I was trying this tutorial problem Finding the basis and its dimension, I am trying to understand why she has not taken the first three columns of the reduced matrix as its basis elements rather she took the first three columns(that is the corresponding columns of the reduced matrix) as the basis elements as can be seen at slot 7:15.

Answer 1

We are interested in a basis of the column space. Row operations does not preserve the column space.

As an example, $A_1 = \begin{bmatrix}0 & 0 \\ 1 & 0 \end{bmatrix}$ has its RREF being $R_1 = \begin{bmatrix}1 & 0 \\ 0 & 0 \end{bmatrix}$. Clearly $\left\{ \begin{bmatrix} 0 \\ 1 \end{bmatrix}\right\}$ and $\left\{ \begin{bmatrix} 1 \\ 0 \end{bmatrix}\right\}$ span different space.

Another example is , $A_2 = \begin{bmatrix}1 & 1 \\ 2 & 2 \end{bmatrix}$ has its RREF being $R_2=\begin{bmatrix}1 & 1 \\ 0 & 0 \end{bmatrix}$. Clearly $\left\{ \begin{bmatrix} 1 \\ 2 \end{bmatrix}\right\}$ and $\left\{ \begin{bmatrix} 1 \\ 0 \end{bmatrix}\right\}$ span different space.

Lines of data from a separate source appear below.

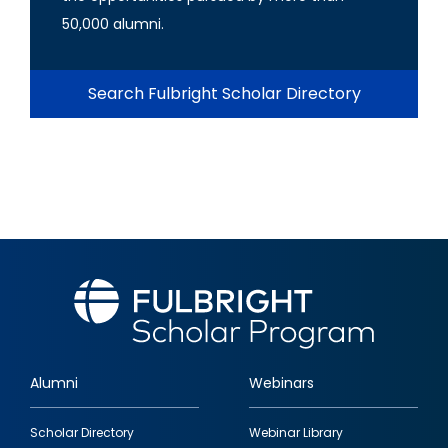
50,000 alumni.
Search Fulbright Scholar Directory
Alumni
Webinars
Footer
Scholar Directory
Webinar Library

It is known that the pivot columns spans the column space. Hence, she took the corresponding column in the original matrix.

Edit:

The column space of $A_1$ can be described as $\operatorname{Span}\left\{ \begin{bmatrix} 0 \\ 1 \end{bmatrix},\begin{bmatrix} 0 \\ 0 \end{bmatrix} \right\}=\operatorname{Span}\left\{ \begin{bmatrix} 0 \\ 1 \end{bmatrix}\right\}$

The column space of $R_1$ can be described as $\operatorname{Span}\left\{ \begin{bmatrix} 1 \\ 0 \end{bmatrix},\begin{bmatrix} 0 \\ 0 \end{bmatrix} \right\}=\operatorname{Span}\left\{ \begin{bmatrix} 1 \\ 0 \end{bmatrix}\right\}$